Les maisons‐jardin qui font l’objet d’une politique actuelle de patrimonialisation ne sont pas dans un « périmètre » de l’Unesco qui n’existe pas. Il n’y a pas non plus de véritable zone tampon comme le réclame l’institution internationale dans ses recommandations. Seule une série de monuments est « classée » et protégée par un court périmètre, et les maisons en question, de leur côté, ne sont pas reconnues comme patrimoine de quelconque niveau mais pourtant mobilisée dans l’imagerie patrimoniale et dans les activités du festival.
Figure 42 : Les maisons jardins intactes dispersées en ville mais concentrées à Kim Long.
Encore ne s’agit‐il que d’une minorité des maisons concernées (14) reconnues comme paysage culturel sinon de manière informelle. Les propriétaires actuels peuvent être réticents (chapitre 5). Il se pourrait d’ailleurs que le classement soit difficile, tant la maison‐jardin s’est trouvée dégradée, dispersée pour diverses raisons que nous verrons au chapitre 5 également, et que l’exploitation du label Unesco à travers un festival bisannuel tente de faire revivre. En fait, la rupture patrimoniale n’a pas eu lieu. C’est avant, par la révolution socialiste ajoutée aux dégâts de guerre que le « patrimoine » a connu sa première véritable rupture : la fin d’un habitat et d’un style de vie qui sont valorisés à travers une littérature déconnectée de l’histoire et de la réalité, le pire de ce que l’on peut attendre d’une approche culturaliste poussée au paroxysme (les chapitres précédents). Sauf que c’est cela qui se « vend ». Et si l’opération de patrimonialisation doit être valorisée par le tourisme, c’est ce risque de falsification qu’il faut courir. Pourquoi pas ? Mais dans quelles limites ?

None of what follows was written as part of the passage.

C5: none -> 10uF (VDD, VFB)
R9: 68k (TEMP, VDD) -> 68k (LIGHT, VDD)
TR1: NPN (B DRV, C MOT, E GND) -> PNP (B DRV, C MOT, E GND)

La tentative contemporaine de valorisation qui sera abordée au chapitre 6, décrit un effort de reconstitution principalement destinée à vanter la grandeur nationale en survalorisant le « culturel », cela en dépit d’une référence obligée à l’ancien régime. Elle place le patrimoine du côté de la ressource touristique jusqu’à influencer l’importation d’un concept qui ressemble au village de vacances à thème rapproché du tourisme de santé, tout cela pris entre le slogan survalorisant l’individu contemplatif et une offre qui pourrait être de masse, adressée aux visiteurs occidentaux. Cette patrimonialisation introduit une seconde rupture inversée par laquelle la récupération des sites matériels oblige à réintégrer une part exclue de la société nationale en en magnifiant les œuvres.